Mais le nombre total de morts pourrait être bien plus élevé, avec plus de 17 000 décès en cours d’examen, précise l’organisation.
Les autorités iraniennes reconnaissent la mort de milliers de personnes mais soutiennent que la grande majorité appartenaient soit aux forces de sécurité, soit étaient des passants tués par des « terroristes ». Une opération orchestrée, selon Téhéran, par les États‑Unis et Israël.
La présidence a publié dimanche les noms de 2 986 personnes tuées pendant les troubles sur une liste qui en compte 3 117. Les 131 autres n’ont pas encore été identifiés, selon le communiqué.
– « Honte à l’Europe ! » –
À l’instar de Washington, les autorités iraniennes naviguent ces derniers jours entre menaces de représailles en cas d’attaque et volonté d’engager le dialogue avec les États‑Unis.
Dans une interview diffusée dimanche sur CNN, le chef de la diplomatie iranienne, Abbas Araghchi, a souligné que certains pays de la région servent d’intermédiaires pour rétablir une confiance qu’il affirme avoir perdue à Washington.
Il a ainsi évoqué la possibilité d’une discussion si l’équipe de négociation américaine suit ce que le président Trump a déclaré : un accord équitable et juste pour garantir qu’aucune arme nucléaire ne soit détenue par Téhéran.
La République islamique est soupçonnée par les Occidentaux de vouloir se doter de l’arme atomique, ce qu’elle dément.
La situation s’était encore tendue ces derniers jours lorsque les États‑Unis ont déployé dans le Golfe une dizaine de navires, dont le porte‑avions Abraham Lincoln, et que les forces armées iraniennes affirment être en état d’alerte maximale.
La pression sur l’Iran vient aussi de l’Union européenne qui a inscrit les Gardiens de la Révolution sur la liste des « organisations terroristes », l’armée idéologique de la République islamique accusée d’avoir orchestré la répression des manifestations.

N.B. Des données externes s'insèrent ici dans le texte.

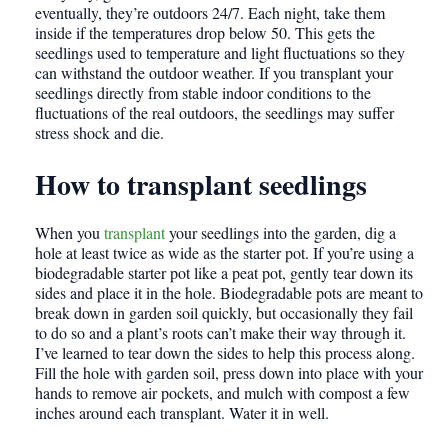
eventually, they’re outdoors 24/7. Each night, take them
inside if the temperatures drop below 50. This gets the
seedlings used to temperature and light fluctuations so they
can withstand the outdoor weather. If you transplant your
seedlings directly from stable indoor conditions to the
fluctuations of the real outdoors, the seedlings may suffer
stress shock and die.
How to transplant seedlings
When you
transplant
your seedlings into the garden, dig a
hole at least twice as wide as the starter pot. If you’re using a
biodegradable starter pot like a peat pot, gently tear down its
sides and place it in the hole. Biodegradable pots are meant to
break down in garden soil quickly, but occasionally they fail
to do so and a plant’s roots can’t make their way through it.
I’ve learned to tear down the sides to help this process along.
Fill the hole with garden soil, press down into place with your
hands to remove air pockets, and mulch with compost a few
inches around each transplant. Water it in well.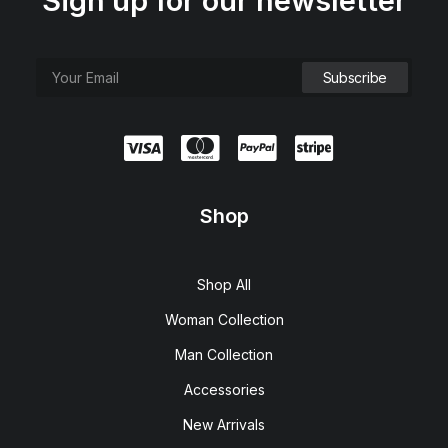
Sign up for our newsletter
Shop
Shop All
Woman Collection
Man Collection
Accessories
New Arrivals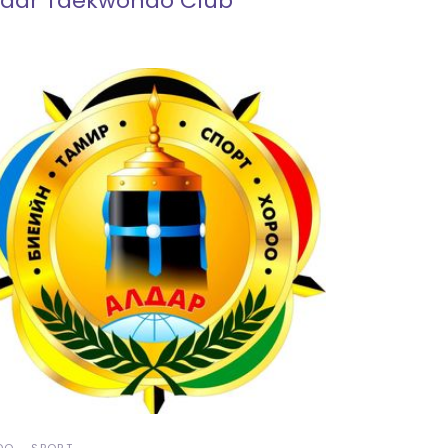
ldar Taekwondo Club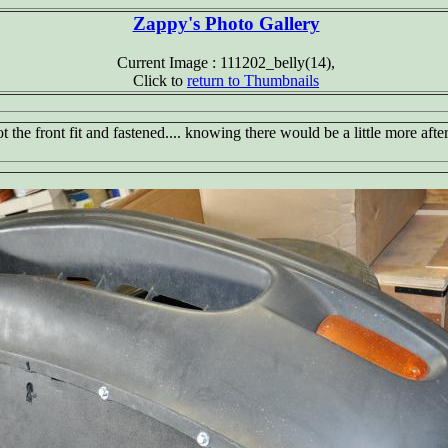
Zappy's Photo Gallery
Current Image : 111202_belly(14),
Click to
return to Thumbnails
ot the front fit and fastened.... knowing there would be a little more after f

En représailles, le Parlement iranien a déclaré dimanche comme « groupes terroristes » les armées européennes.
« Mort à l’Amérique ! », « Mort à Israël ! », « Honte à l’Europe ! », ont scandé les députés du Parlement iranien, à l’occasion du 47e anniversaire du retour d’exil en Iran de l’imam Khomeini, père fondateur de la République islamique.